** Opening DATA FOR REVIEW block **

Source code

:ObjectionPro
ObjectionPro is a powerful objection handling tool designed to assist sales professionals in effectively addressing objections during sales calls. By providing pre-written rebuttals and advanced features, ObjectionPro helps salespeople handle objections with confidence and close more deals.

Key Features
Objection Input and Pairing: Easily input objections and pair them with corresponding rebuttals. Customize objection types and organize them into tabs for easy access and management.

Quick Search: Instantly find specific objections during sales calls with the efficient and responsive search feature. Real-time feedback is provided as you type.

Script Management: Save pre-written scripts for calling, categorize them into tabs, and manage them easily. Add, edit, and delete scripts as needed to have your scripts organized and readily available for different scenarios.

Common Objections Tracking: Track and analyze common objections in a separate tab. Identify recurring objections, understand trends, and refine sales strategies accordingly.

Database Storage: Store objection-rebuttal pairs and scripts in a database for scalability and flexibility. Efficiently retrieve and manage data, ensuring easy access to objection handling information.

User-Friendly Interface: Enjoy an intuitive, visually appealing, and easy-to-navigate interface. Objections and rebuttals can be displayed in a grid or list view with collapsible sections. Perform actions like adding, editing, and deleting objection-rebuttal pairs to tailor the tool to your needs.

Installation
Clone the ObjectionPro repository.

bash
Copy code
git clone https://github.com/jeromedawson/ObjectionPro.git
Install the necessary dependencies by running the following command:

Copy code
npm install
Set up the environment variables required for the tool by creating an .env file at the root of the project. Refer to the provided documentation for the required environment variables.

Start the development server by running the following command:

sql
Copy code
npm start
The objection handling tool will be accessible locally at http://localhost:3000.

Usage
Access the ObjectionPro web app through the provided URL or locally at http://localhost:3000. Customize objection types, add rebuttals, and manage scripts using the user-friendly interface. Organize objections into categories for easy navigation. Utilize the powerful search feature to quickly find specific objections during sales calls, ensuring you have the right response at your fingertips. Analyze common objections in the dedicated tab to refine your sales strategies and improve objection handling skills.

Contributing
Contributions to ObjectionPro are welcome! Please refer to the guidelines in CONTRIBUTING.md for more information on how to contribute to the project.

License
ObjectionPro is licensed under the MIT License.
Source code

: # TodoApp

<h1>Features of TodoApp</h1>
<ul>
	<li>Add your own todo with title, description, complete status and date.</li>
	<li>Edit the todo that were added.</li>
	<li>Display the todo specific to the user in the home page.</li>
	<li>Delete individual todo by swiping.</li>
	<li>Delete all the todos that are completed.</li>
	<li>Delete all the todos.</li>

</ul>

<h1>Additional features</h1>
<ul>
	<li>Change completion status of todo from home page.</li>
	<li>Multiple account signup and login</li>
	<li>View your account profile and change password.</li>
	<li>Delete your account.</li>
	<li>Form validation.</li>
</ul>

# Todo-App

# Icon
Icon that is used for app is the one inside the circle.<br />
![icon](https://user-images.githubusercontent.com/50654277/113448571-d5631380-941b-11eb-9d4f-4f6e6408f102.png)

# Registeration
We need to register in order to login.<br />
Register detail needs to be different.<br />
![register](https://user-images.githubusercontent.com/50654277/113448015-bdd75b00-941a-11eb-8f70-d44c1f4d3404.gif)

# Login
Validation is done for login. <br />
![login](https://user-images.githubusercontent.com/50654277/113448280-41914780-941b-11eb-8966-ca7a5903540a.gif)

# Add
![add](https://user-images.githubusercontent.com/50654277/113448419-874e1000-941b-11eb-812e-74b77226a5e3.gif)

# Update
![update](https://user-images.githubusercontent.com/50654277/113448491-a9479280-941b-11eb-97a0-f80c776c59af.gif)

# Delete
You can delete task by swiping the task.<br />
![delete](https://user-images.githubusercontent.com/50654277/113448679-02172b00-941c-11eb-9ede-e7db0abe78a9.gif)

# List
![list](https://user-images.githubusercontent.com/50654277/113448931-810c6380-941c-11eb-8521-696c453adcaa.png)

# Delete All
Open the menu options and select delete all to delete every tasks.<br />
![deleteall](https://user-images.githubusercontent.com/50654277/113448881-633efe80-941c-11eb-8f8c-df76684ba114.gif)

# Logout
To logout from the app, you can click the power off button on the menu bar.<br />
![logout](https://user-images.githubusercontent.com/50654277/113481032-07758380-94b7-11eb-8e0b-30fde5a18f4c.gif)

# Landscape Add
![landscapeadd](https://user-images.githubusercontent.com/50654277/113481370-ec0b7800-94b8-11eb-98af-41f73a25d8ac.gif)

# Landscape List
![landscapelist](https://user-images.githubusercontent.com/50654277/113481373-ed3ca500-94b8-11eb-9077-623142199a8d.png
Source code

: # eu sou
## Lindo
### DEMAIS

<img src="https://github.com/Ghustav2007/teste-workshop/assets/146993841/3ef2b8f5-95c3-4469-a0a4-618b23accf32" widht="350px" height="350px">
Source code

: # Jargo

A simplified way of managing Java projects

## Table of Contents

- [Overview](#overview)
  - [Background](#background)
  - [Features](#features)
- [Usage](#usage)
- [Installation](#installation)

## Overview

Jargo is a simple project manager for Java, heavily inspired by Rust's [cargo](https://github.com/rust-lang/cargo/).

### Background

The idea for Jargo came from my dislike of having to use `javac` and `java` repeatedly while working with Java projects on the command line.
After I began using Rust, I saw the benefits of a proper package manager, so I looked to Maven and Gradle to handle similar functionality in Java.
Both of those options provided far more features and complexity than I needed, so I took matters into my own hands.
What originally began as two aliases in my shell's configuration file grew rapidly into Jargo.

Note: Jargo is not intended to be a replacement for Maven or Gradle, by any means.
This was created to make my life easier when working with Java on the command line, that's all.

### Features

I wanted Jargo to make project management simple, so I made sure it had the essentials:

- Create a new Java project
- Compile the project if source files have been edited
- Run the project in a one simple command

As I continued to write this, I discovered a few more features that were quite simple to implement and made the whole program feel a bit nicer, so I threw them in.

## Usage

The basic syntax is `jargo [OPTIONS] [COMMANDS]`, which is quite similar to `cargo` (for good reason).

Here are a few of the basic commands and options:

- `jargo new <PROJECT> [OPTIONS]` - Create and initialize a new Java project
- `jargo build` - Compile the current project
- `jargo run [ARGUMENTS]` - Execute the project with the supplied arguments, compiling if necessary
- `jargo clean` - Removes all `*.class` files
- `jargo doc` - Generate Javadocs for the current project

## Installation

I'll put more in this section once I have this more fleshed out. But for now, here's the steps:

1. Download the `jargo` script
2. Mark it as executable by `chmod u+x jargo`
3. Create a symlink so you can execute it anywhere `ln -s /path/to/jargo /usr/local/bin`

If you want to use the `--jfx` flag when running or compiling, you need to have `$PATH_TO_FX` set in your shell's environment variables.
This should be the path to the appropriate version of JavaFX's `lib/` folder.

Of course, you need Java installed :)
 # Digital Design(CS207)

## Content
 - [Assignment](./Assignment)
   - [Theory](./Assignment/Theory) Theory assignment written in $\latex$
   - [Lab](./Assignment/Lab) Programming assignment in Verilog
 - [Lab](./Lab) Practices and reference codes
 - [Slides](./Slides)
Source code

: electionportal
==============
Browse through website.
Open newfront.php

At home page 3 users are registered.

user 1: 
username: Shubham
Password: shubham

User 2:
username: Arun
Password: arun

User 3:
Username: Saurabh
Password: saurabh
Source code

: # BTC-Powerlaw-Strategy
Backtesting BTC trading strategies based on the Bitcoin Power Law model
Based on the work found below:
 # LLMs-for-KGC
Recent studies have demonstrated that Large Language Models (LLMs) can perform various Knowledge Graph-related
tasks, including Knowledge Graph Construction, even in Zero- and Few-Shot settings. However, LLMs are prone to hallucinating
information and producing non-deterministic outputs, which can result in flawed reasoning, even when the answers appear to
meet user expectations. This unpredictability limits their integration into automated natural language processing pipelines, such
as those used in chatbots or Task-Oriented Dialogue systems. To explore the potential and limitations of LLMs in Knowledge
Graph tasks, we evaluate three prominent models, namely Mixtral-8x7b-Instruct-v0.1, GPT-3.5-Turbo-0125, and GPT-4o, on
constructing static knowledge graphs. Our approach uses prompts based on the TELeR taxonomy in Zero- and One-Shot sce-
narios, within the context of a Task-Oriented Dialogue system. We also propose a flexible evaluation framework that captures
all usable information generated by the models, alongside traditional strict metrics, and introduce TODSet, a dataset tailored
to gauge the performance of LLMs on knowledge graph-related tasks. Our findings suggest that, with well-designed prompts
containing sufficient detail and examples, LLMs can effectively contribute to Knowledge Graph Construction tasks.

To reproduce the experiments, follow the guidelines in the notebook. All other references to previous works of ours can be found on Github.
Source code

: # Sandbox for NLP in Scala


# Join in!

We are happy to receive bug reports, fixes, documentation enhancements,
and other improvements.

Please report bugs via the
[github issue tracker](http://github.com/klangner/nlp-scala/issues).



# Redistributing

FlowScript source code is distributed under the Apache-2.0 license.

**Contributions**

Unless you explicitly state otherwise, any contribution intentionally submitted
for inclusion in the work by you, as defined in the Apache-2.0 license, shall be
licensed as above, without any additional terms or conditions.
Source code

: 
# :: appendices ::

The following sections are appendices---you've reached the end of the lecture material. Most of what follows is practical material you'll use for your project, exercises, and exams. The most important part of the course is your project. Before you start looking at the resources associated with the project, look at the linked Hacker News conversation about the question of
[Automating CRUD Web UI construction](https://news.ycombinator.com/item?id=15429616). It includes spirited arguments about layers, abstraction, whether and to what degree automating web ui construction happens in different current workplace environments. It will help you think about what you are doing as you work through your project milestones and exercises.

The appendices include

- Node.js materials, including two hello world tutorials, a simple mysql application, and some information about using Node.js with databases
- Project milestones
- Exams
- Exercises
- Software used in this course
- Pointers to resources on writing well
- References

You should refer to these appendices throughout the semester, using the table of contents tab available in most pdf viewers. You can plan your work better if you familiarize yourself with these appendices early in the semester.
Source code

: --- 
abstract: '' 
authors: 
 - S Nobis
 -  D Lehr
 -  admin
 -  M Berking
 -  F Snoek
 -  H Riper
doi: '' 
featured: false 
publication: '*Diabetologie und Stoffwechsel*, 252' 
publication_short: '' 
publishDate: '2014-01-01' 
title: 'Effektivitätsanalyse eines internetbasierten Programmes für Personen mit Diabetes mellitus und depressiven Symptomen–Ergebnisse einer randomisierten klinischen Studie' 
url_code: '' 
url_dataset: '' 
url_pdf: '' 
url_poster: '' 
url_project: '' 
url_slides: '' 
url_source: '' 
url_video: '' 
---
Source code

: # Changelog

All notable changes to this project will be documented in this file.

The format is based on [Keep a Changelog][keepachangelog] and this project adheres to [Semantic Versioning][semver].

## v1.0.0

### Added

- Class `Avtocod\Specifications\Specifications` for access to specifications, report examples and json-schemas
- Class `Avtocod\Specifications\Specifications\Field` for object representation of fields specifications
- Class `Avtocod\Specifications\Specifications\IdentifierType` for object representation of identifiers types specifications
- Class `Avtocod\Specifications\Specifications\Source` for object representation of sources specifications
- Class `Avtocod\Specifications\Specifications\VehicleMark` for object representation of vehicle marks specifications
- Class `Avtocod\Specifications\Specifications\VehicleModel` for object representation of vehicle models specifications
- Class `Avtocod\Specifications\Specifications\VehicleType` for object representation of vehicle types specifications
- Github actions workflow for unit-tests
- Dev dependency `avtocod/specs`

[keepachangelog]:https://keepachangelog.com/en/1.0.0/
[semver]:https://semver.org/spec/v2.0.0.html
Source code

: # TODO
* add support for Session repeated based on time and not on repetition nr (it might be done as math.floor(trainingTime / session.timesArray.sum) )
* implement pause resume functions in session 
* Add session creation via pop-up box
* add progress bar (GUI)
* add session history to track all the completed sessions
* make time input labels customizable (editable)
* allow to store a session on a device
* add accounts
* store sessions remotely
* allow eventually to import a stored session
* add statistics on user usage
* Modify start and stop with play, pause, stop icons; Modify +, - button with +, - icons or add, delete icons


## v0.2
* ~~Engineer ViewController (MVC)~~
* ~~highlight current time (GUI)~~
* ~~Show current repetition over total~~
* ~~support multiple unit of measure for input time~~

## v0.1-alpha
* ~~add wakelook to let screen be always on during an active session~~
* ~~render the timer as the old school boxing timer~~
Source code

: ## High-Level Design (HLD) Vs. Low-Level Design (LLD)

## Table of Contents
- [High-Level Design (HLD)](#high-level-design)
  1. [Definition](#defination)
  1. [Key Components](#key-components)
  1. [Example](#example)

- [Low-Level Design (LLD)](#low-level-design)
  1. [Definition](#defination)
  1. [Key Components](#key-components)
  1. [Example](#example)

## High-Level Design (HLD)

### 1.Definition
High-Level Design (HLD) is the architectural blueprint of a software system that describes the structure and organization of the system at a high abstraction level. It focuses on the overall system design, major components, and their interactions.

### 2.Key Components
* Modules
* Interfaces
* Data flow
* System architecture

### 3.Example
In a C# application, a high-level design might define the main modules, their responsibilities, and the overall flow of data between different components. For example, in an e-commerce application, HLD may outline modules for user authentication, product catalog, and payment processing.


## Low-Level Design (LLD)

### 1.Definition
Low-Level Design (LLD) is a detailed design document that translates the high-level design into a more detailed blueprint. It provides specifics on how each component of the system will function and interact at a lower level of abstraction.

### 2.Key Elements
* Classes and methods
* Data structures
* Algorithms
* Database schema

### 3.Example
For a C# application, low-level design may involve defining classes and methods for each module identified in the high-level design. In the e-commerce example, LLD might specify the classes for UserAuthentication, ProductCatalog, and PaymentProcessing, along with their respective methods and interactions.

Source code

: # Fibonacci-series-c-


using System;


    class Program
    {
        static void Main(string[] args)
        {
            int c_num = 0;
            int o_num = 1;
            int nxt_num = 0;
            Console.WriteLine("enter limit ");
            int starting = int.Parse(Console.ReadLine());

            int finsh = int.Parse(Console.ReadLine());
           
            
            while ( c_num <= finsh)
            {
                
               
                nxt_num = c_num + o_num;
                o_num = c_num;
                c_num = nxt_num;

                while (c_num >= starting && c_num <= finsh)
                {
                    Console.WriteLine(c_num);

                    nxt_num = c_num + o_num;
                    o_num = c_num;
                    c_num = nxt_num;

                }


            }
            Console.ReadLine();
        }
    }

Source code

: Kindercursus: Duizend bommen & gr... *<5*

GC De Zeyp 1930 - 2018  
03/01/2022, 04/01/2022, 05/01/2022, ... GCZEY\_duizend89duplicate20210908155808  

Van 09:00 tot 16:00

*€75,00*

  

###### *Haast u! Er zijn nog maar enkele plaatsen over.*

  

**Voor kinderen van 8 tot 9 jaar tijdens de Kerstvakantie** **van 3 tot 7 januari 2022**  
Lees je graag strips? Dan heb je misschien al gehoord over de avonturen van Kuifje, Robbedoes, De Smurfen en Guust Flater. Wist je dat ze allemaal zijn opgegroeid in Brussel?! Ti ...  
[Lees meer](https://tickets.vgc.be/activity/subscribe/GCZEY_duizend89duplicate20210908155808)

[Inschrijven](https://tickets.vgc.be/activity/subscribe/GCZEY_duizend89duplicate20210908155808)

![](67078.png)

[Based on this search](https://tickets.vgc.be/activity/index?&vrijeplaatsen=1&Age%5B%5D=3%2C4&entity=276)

** Closing DATA FOR REVIEW block **

**WHAT YOU HAVE TO DO**
Write down again, exactly as given, only the lines above that fall from the line with "- [Overview](#overview)" to the line with "for the current project", inclusive.

**RESPONSE TO THIS EXERCISE**
- [Overview](#overview)
  - [Background](#background)
  - [Features](#features)
- [Usage](#usage)
- [Installation](#installation)

## Overview

Jargo is a simple project manager for Java, heavily inspired by Rust's [cargo](https://github.com/rust-lang/cargo/).

### Background

The idea for Jargo came from my dislike of having to use `javac` and `java` repeatedly while working with Java projects on the command line.
After I began using Rust, I saw the benefits of a proper package manager, so I looked to Maven and Gradle to handle similar functionality in Java.
Both of those options provided far more features and complexity than I needed, so I took matters into my own hands.
What originally began as two aliases in my shell's configuration file grew rapidly into Jargo.

Note: Jargo is not intended to be a replacement for Maven or Gradle, by any means.
This was created to make my life easier when working with Java on the command line, that's all.

### Features

I wanted Jargo to make project management simple, so I made sure it had the essentials:

- Create a new Java project
- Compile the project if source files have been edited
- Run the project in a one simple command

As I continued to write this, I discovered a few more features that were quite simple to implement and made the whole program feel a bit nicer, so I threw them in.

## Usage

The basic syntax is `jargo [OPTIONS] [COMMANDS]`, which is quite similar to `cargo` (for good reason).

Here are a few of the basic commands and options:

- `jargo new <PROJECT> [OPTIONS]` - Create and initialize a new Java project
- `jargo build` - Compile the current project
- `jargo run [ARGUMENTS]` - Execute the project with the supplied arguments, compiling if necessary
- `jargo clean` - Removes all `*.class` files
- `jargo doc` - Generate Javadocs for the current project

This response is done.